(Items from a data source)

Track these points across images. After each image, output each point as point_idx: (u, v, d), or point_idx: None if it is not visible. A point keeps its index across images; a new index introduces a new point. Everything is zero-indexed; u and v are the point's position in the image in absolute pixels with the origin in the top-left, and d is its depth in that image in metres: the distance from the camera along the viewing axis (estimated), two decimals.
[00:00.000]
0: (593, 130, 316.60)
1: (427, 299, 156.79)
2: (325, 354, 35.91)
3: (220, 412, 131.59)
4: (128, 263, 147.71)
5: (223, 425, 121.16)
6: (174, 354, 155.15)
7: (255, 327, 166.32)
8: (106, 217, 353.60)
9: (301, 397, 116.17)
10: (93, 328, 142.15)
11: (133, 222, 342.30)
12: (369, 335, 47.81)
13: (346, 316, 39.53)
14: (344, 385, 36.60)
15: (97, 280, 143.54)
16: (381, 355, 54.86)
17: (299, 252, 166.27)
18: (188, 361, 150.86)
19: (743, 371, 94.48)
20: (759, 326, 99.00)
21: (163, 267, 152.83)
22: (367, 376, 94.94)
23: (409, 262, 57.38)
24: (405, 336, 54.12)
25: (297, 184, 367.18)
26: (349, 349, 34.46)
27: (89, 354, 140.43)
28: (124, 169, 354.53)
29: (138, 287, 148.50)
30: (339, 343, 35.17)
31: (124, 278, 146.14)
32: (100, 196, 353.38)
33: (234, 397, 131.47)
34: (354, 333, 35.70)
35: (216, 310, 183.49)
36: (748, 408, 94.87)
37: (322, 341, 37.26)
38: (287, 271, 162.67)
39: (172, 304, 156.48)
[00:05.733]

--

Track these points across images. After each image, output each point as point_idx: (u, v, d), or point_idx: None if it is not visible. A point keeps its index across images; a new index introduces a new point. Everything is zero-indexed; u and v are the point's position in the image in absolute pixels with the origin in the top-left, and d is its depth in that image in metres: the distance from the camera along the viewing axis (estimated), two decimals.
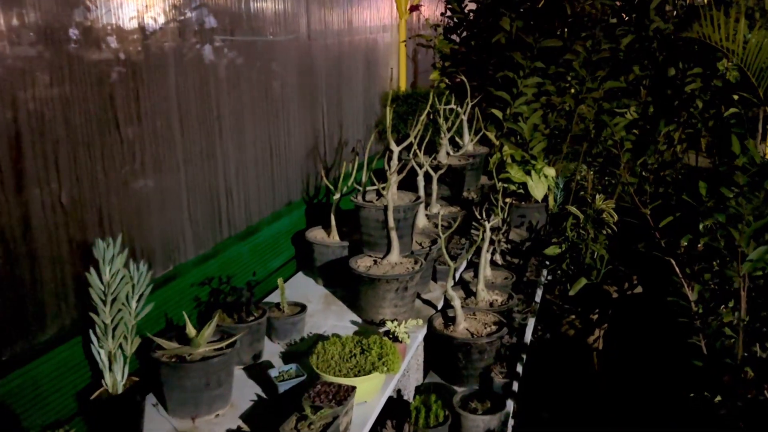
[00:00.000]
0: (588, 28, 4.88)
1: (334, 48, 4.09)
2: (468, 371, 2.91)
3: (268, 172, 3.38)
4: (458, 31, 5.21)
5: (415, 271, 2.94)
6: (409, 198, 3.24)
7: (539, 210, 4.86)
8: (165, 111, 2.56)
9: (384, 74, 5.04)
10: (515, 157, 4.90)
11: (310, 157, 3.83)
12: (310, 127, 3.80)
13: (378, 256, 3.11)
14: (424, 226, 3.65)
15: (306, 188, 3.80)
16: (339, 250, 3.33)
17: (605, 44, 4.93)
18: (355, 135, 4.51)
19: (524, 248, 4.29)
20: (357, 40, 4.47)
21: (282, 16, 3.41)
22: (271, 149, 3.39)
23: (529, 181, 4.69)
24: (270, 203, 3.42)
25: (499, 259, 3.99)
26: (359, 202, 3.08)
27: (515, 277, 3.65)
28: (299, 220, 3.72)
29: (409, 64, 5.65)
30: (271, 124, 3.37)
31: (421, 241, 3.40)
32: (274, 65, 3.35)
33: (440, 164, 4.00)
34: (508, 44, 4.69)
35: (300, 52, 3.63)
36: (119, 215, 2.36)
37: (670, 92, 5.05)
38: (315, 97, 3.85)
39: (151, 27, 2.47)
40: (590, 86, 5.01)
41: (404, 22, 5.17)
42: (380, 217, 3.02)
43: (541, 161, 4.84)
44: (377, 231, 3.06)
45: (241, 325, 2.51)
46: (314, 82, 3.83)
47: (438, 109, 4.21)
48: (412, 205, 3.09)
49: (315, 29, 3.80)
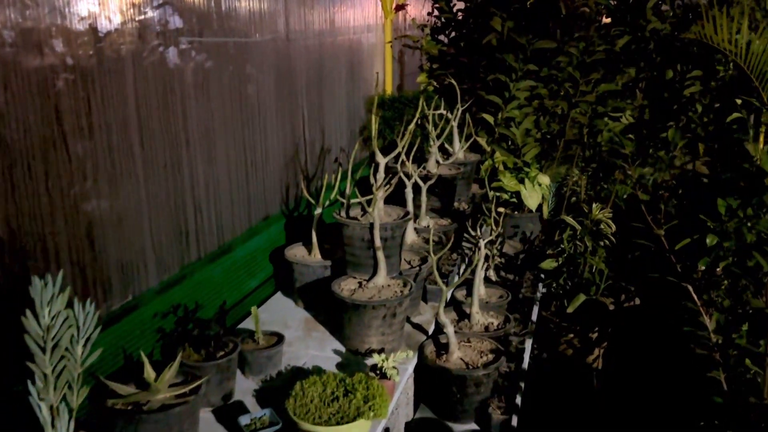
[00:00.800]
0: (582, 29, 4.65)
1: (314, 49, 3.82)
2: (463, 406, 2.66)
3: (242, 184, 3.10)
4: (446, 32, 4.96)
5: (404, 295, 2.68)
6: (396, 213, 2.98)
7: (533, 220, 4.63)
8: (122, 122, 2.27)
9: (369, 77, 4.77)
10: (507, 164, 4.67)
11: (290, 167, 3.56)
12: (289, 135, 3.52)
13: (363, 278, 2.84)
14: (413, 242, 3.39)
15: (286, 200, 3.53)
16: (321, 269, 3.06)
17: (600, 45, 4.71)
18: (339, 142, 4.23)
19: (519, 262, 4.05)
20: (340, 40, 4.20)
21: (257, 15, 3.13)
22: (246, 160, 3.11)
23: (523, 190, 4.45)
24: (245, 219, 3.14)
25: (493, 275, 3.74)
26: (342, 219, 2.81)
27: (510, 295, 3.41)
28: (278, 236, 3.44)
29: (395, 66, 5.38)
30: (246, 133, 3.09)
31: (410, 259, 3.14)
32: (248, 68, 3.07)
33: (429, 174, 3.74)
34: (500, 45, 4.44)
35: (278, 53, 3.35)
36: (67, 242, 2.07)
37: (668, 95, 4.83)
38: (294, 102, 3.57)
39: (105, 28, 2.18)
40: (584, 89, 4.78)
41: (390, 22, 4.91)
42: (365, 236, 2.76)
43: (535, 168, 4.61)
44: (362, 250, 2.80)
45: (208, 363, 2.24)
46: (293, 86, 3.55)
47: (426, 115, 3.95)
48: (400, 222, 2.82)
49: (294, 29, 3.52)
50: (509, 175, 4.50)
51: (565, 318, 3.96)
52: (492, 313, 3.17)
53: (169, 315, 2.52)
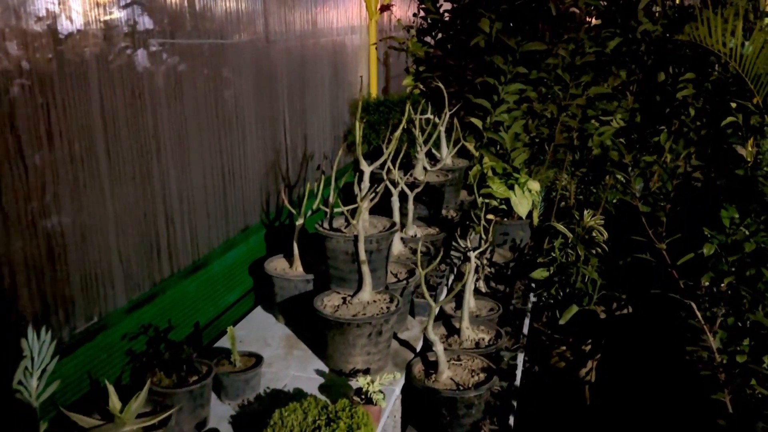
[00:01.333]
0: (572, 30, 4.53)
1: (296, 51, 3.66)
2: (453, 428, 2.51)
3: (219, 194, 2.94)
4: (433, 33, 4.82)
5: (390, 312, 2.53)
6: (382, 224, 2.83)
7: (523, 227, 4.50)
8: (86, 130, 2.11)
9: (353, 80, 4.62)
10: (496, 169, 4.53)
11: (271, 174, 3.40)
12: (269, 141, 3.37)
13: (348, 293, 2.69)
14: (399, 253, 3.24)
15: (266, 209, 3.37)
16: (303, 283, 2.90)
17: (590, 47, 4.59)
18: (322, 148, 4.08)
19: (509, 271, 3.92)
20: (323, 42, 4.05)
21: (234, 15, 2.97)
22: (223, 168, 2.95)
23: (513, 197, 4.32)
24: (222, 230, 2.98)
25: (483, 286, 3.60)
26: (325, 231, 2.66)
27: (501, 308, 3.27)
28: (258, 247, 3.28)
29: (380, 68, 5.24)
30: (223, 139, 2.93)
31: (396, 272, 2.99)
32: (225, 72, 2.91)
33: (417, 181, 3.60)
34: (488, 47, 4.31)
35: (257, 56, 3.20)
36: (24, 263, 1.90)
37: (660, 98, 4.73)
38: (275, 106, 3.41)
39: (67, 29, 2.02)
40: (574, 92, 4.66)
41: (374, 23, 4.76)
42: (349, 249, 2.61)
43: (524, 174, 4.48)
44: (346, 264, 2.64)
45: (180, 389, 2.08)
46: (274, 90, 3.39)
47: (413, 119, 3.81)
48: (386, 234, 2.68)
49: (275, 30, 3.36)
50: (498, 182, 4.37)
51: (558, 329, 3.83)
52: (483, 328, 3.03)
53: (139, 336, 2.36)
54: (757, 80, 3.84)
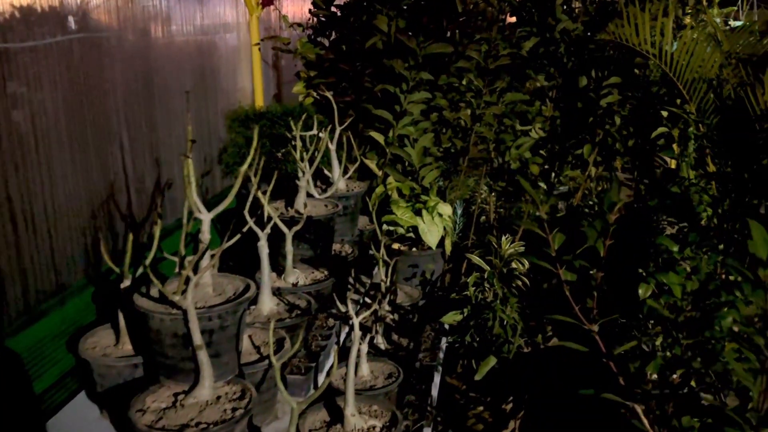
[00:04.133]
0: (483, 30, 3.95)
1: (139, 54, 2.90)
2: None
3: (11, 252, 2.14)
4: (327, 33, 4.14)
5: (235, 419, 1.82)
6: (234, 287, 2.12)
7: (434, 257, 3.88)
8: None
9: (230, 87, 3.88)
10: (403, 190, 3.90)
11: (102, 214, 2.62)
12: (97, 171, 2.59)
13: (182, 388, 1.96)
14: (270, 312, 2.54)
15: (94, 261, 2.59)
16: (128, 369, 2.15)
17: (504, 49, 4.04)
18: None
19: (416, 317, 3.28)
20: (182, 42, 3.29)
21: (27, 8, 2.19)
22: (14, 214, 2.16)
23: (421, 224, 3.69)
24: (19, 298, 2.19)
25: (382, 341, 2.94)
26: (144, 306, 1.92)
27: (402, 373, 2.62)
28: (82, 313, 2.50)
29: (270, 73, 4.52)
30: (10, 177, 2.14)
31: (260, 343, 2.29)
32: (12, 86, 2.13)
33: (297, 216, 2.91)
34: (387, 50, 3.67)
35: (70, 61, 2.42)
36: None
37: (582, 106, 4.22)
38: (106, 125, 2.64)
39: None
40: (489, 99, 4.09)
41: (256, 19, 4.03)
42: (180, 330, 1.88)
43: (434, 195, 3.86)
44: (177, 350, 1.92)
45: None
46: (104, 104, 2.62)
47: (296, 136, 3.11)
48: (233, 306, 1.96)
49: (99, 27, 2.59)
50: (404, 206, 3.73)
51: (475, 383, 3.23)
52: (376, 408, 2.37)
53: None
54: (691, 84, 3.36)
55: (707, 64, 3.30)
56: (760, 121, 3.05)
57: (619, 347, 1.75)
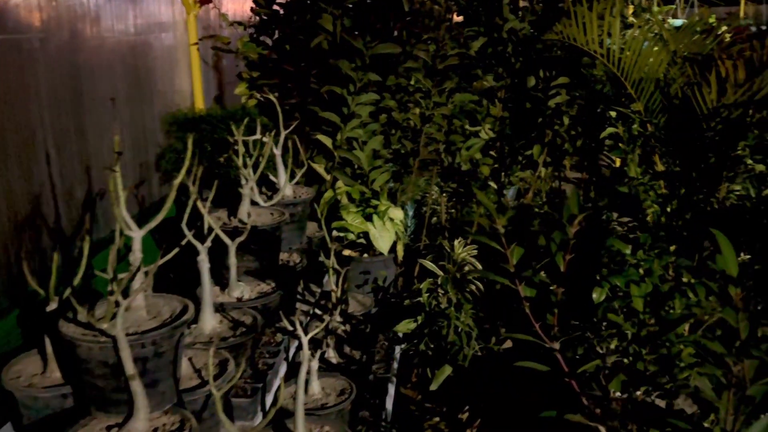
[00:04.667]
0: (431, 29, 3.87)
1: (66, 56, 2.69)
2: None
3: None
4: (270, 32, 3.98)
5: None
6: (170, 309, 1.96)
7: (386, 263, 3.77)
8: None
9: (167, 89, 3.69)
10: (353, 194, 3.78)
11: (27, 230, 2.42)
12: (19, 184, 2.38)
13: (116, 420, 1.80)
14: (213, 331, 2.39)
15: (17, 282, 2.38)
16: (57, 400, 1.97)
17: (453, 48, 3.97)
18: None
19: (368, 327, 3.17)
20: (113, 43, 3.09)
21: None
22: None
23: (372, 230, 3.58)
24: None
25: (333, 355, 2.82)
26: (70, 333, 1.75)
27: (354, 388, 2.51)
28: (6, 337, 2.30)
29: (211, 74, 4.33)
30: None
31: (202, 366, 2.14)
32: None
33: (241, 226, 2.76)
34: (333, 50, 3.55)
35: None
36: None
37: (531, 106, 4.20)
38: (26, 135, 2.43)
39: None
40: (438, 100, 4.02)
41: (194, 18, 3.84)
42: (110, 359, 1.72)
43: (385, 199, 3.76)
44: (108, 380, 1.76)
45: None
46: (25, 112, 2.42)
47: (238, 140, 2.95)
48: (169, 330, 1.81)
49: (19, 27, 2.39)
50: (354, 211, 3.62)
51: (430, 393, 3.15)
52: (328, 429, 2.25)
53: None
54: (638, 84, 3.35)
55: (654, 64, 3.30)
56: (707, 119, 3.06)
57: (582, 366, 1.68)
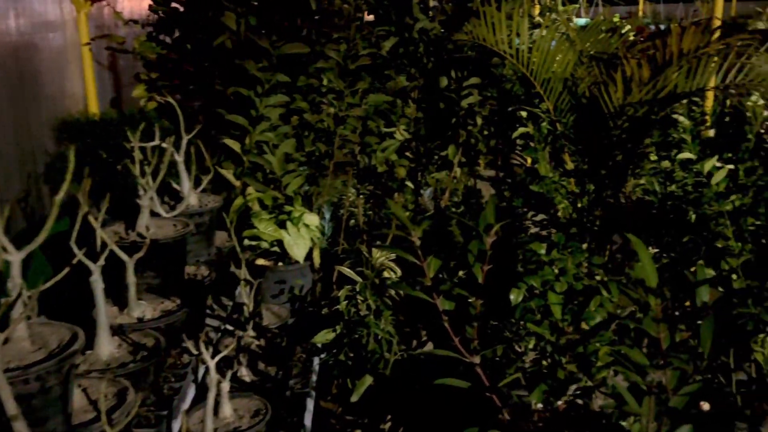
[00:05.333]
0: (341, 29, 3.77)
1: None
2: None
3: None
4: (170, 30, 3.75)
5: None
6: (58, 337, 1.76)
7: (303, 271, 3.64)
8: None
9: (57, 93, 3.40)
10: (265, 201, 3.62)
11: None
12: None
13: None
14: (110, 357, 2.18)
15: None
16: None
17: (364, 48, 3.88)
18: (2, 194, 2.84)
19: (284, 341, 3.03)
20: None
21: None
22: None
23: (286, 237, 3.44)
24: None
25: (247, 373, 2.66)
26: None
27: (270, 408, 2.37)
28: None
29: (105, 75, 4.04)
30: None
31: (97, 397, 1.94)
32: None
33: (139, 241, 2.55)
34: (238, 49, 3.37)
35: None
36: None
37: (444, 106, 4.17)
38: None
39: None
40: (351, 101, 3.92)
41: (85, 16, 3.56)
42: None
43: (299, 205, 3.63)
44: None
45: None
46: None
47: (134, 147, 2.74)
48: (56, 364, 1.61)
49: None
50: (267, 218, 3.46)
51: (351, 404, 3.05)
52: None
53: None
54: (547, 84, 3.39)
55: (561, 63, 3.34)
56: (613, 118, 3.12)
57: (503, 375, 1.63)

---

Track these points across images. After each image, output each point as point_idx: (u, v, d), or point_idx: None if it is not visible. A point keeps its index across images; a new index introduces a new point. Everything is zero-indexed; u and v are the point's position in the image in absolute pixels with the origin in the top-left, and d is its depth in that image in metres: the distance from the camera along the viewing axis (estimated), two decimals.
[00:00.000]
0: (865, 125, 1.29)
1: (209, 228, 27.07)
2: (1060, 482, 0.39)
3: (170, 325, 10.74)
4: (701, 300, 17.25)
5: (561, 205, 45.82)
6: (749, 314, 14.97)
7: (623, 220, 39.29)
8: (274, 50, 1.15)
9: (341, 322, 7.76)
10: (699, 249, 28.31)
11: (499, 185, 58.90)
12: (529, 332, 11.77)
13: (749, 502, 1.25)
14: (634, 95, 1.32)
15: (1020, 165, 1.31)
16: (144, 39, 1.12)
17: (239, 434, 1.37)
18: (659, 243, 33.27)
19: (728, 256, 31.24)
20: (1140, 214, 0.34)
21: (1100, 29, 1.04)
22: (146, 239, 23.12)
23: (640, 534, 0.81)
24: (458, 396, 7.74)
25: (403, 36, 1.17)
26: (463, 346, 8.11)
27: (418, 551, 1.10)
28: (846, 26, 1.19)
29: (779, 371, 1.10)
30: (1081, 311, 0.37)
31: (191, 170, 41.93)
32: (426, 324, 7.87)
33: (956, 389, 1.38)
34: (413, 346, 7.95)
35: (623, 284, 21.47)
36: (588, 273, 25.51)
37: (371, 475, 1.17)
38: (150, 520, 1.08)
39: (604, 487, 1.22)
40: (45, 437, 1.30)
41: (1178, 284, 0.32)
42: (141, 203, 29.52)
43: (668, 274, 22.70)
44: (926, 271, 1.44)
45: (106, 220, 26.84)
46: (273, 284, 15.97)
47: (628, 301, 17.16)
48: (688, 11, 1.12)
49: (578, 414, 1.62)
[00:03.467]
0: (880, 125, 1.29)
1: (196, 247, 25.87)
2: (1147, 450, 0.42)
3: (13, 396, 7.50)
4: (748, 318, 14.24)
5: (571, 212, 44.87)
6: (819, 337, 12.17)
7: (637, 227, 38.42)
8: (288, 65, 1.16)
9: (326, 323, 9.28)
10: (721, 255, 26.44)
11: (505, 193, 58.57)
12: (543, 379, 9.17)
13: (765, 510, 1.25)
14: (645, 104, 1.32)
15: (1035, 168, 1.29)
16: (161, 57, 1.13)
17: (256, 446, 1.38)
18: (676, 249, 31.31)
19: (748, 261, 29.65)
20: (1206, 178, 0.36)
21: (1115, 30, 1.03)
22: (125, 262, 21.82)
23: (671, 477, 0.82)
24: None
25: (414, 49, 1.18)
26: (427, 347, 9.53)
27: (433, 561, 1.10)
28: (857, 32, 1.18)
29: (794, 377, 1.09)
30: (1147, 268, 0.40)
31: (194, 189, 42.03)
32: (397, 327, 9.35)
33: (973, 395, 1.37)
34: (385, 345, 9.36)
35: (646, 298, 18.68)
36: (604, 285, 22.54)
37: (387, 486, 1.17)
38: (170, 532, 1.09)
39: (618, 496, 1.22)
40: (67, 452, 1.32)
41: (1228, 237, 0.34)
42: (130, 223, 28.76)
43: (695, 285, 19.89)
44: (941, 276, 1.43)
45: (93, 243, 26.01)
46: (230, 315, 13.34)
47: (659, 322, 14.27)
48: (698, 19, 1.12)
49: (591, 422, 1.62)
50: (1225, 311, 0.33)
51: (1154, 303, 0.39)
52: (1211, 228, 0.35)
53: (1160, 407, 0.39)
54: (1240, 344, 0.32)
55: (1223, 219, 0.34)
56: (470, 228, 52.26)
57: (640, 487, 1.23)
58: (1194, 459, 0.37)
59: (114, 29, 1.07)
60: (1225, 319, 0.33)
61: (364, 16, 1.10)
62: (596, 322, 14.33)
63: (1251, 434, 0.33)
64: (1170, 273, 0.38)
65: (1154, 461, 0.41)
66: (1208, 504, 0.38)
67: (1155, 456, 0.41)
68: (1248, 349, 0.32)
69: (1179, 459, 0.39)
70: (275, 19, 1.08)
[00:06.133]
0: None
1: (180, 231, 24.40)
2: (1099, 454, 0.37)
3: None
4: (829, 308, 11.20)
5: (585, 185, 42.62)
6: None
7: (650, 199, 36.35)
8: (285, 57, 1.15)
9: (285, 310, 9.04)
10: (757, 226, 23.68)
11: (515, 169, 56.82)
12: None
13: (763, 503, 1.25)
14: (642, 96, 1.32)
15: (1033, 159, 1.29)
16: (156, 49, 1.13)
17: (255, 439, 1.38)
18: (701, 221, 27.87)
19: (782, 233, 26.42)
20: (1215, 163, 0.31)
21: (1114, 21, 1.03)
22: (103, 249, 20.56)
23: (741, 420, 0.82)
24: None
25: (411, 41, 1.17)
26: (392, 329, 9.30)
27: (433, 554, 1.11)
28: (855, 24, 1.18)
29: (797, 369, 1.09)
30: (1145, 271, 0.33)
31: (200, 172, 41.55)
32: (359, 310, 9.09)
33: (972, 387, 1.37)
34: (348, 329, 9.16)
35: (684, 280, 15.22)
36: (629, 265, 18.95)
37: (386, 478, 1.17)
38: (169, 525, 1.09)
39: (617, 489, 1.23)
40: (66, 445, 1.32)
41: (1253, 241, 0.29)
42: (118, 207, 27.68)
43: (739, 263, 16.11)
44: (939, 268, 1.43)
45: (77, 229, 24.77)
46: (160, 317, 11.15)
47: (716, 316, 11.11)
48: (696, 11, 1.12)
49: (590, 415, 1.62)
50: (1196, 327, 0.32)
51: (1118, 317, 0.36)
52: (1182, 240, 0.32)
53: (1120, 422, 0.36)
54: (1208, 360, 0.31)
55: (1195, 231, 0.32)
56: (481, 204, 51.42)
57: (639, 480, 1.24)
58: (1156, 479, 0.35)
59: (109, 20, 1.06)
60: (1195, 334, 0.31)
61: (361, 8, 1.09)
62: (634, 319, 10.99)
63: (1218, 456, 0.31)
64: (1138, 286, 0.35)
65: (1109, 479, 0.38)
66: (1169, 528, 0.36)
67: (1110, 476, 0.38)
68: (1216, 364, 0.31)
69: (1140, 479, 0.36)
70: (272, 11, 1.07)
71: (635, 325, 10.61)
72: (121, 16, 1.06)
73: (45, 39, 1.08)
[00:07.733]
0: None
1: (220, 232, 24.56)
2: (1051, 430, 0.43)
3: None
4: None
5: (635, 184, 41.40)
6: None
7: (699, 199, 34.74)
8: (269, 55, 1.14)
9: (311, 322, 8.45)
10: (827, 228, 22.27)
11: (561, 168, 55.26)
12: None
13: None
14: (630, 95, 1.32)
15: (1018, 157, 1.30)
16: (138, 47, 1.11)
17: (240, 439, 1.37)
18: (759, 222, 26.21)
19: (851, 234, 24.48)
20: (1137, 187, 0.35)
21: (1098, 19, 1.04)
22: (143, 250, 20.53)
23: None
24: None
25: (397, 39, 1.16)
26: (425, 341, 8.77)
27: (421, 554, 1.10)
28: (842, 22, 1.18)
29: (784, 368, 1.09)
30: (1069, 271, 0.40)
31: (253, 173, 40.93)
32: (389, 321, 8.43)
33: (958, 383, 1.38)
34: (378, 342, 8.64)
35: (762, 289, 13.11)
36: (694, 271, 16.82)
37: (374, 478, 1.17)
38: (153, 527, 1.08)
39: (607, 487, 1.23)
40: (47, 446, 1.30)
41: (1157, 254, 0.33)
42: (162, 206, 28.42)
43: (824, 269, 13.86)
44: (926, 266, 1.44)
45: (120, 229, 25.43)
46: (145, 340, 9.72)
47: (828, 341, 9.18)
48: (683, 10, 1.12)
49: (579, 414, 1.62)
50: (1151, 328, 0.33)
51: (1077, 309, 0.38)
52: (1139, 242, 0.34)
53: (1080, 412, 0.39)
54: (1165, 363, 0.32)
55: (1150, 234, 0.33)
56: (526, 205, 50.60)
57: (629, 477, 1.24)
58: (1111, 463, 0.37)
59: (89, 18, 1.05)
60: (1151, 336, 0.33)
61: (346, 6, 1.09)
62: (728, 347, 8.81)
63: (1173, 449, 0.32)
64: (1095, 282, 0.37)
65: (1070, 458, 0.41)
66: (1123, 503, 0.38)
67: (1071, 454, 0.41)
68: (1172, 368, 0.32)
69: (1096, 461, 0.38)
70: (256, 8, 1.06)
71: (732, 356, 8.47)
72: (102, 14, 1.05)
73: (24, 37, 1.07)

• Problem description
Take the line above containing "32: (100, 196, 353.38)", the line containing "[00:05.733]", and all lines in between, and copy them exactly without anything else.

• Output
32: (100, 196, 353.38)
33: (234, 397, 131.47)
34: (354, 333, 35.70)
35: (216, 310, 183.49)
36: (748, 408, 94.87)
37: (322, 341, 37.26)
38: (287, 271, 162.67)
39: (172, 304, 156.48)
[00:05.733]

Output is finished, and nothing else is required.